Drawn away in both the first two qualifying legs, Derry then played hosts first in the third and final round. It would be their toughest opposition yet. Paris Saint-Germain were the visitors, and although it was five years before Qatar Sports Investments rocked up and splurged £1bn on the likes of Kylian Mbappé and Neymar, the Parisians were still two-time Ligue 1 champions and seven-time Coupe de France winners, and the current holders. They also boasted future club Hall of Famer Pauleta.
PSG underestimated Derry in the first leg, despite the warnings, and although they dominated much of the first half – the BBC match report believed manager Stephen Kenny must have been glad to hear the half-time whistle – the hosts managed to grind out the 0-0 draw.
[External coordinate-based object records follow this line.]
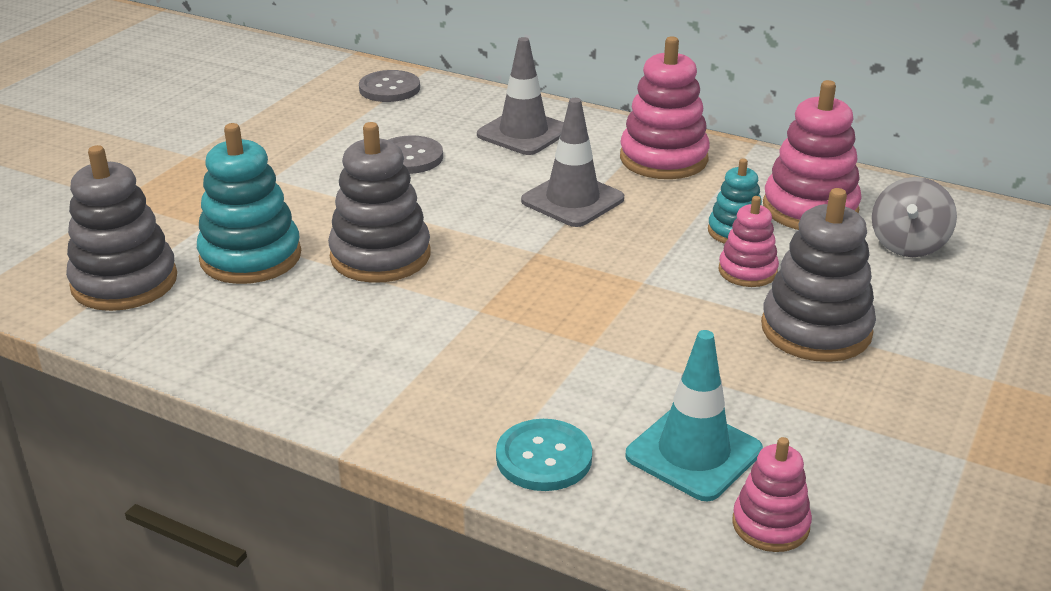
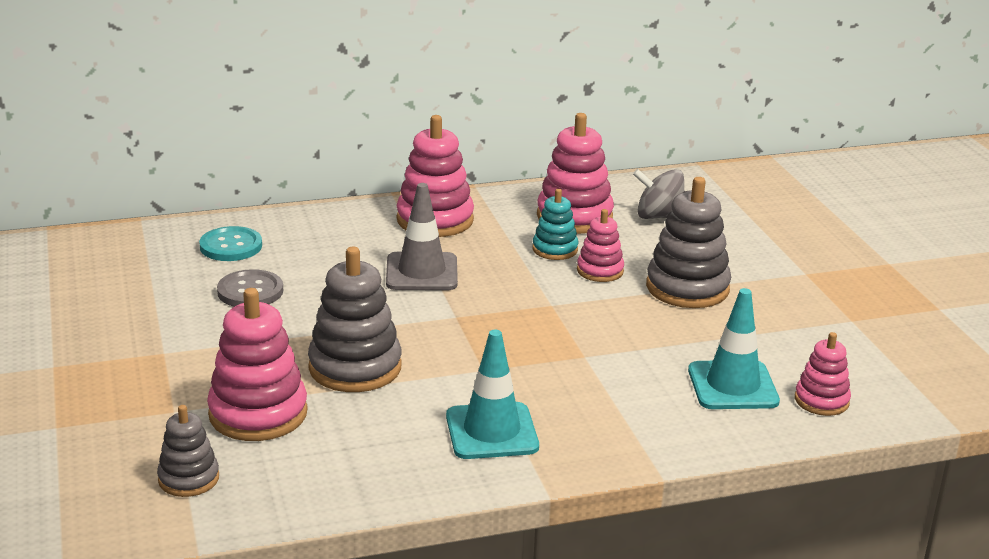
camera: 45 degrees left, 5 degrees down
grey stacking toy [66,145,177,311] -> grey stacking toy [157,405,219,497], size x0.57
turquoise stacking toy [197,123,301,284] -> pink stacking toy [207,288,308,441]
grey button [359,70,420,102] -> none
grey traffic cone [477,37,564,155] -> none
turquoise button [496,419,592,491] -> turquoise button moved to [199,226,262,261]
grey spinning top [872,177,957,257] -> grey spinning top turned 120 degrees clockwise [633,169,684,219]
none -> turquoise traffic cone [446,330,539,459]

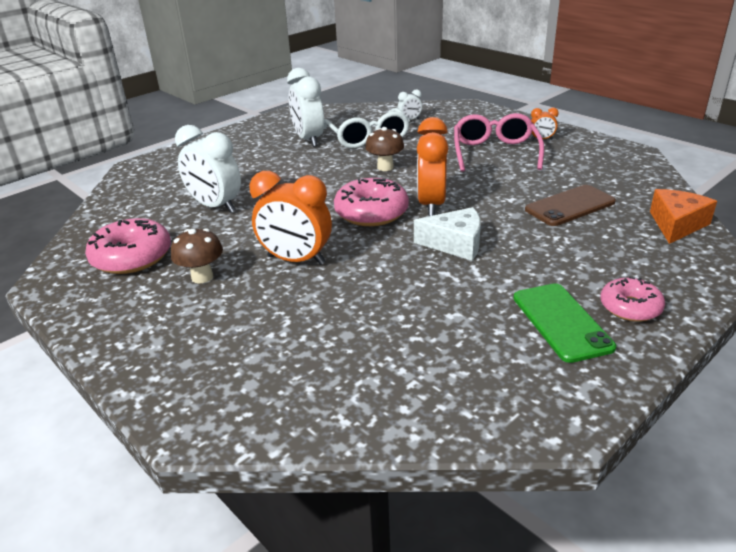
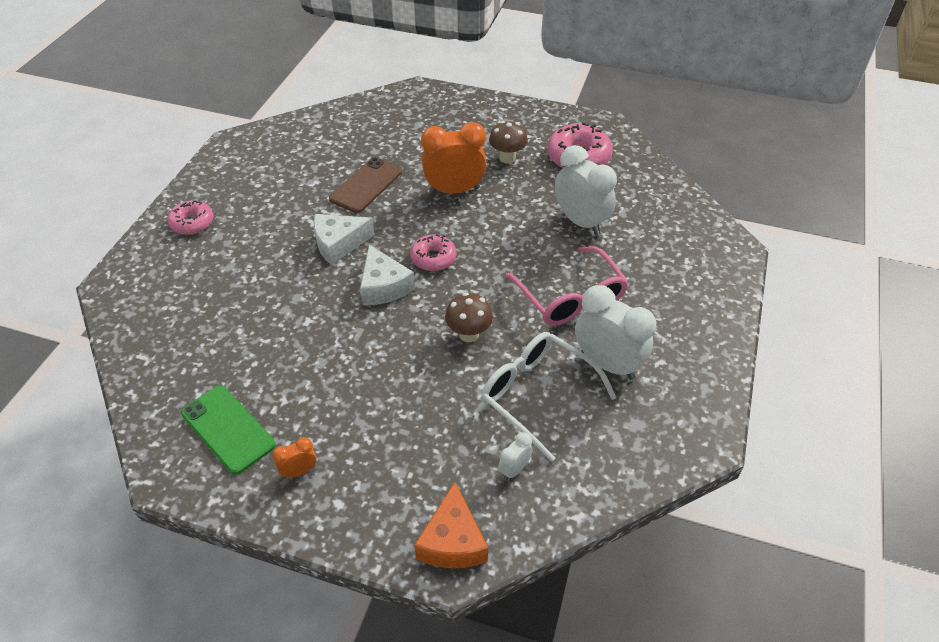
camera: 150 degrees right, 15 degrees up
white clock [175,125,241,213] -> white clock turned 45 degrees clockwise [555,145,617,235]
pink donut [334,178,409,226] -> pink donut [410,234,456,271], size x0.63
orange clock [417,117,449,216] -> white cheese [360,245,415,305]
pink glasses [454,113,544,172] -> pink glasses moved to [506,246,629,326]
green phone [513,283,616,363] -> green phone moved to [181,386,276,475]
brown phone [525,185,616,226] -> brown phone moved to [329,157,402,213]
orange cheese [650,189,717,244] -> orange cheese moved to [414,482,488,568]

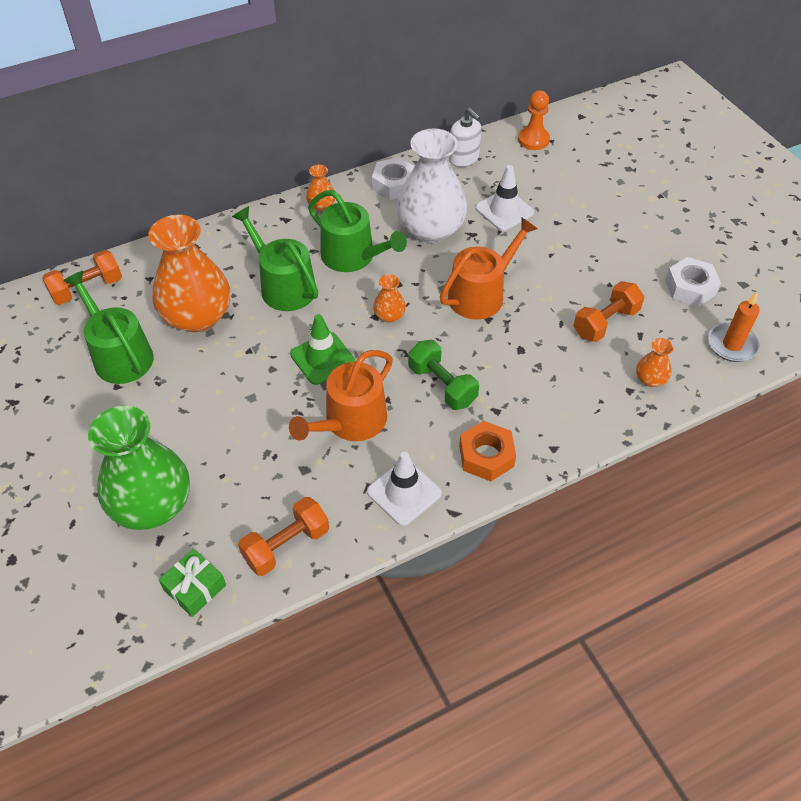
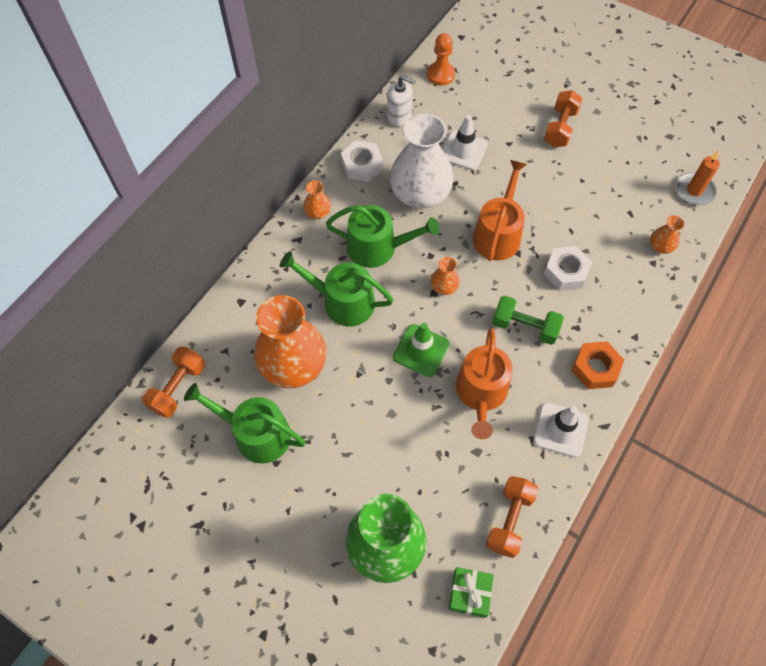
camera: 30 degrees left, 10 degrees up
orange dumbbell [574,281,644,342] -> orange dumbbell moved to [544,90,582,147]
white nut [665,257,721,307] -> white nut moved to [543,246,592,291]

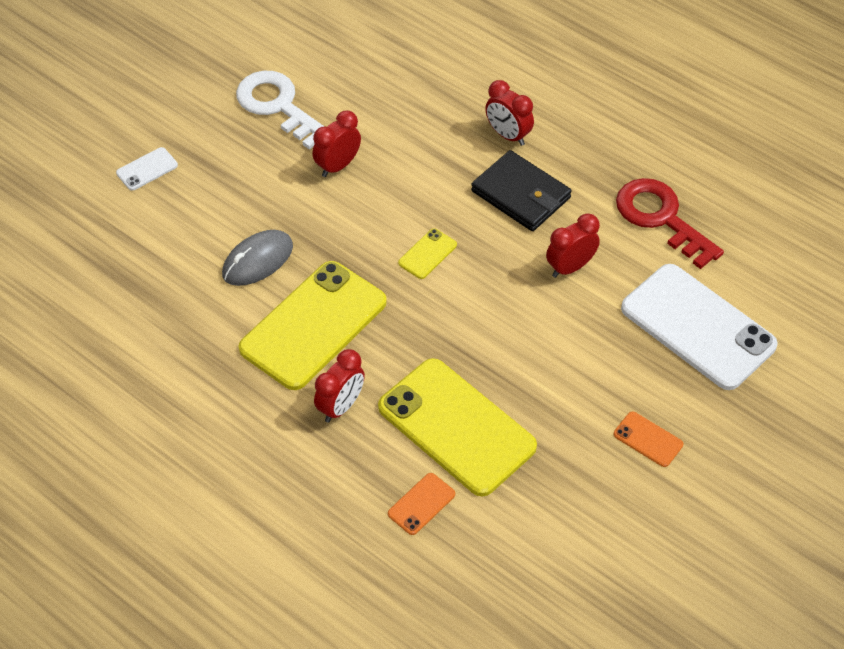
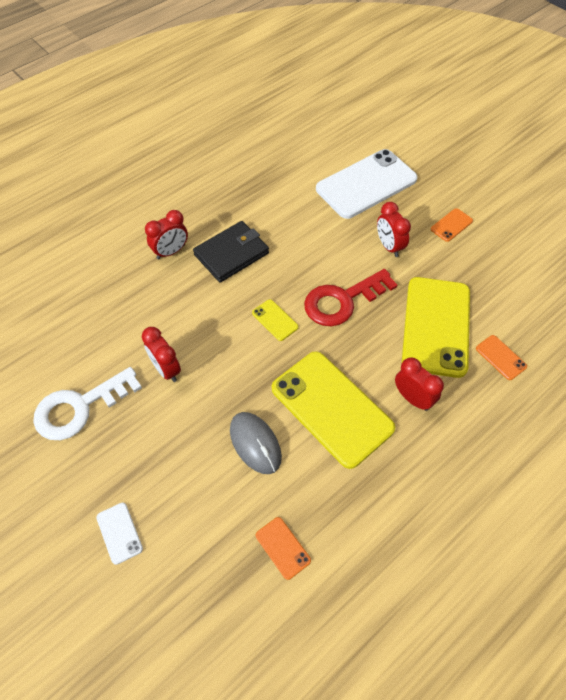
camera: 80 degrees left, 5 degrees up
yellow phone [378,358,537,496] -> yellow phone turned 45 degrees counterclockwise [402,277,470,378]
red clock [546,213,600,278] -> red clock moved to [377,202,411,257]
red key [616,178,724,269] -> red key moved to [304,269,397,326]
none -> orange phone [256,517,311,580]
In the return leg in the French capital, PSG boss Guy Lacombe put out a virtually full-strength side, and it showed.
Colombian legend Mario Yepes still remained on the bench for the second leg, but Pauleta started and it was he who scored the French side’s second goal four minutes from half-time, after they’d opened the scoring six minutes in through Edouard Cisse.
"Tonight was a bridge too far but we must keep on trying to improve as a team," said City boss Kenny.
"PSG are a step-up - they are France's biggest club - and we did all right.
"But conceding that first goal from a set-piece was devastating. Then having to get two was ambitious because we did not really threaten the PSG goal."
Had Derry won, or secured a score draw, they would have becoming the first Irish side to reach the group stages of a major European competition. To this day, they are still to progress past the third qualifying round, matching that stage just once more, in 2009/10, by which time it had rebranded as the Europa League. The season after the exit to PSG, they were in the Champions League first qualifying round, however they fell at the first hurdle after a 0-0 and a 2-0 loss to Pyunik of Armenia. A year later, they had their revenge, knocking them out of the Europa League.
It may have ended in defeat, yet for those that travelled to Paris, and indeed to Sweden or Scotland, the summer of 2006 was a memorable – if brief – summer of European football.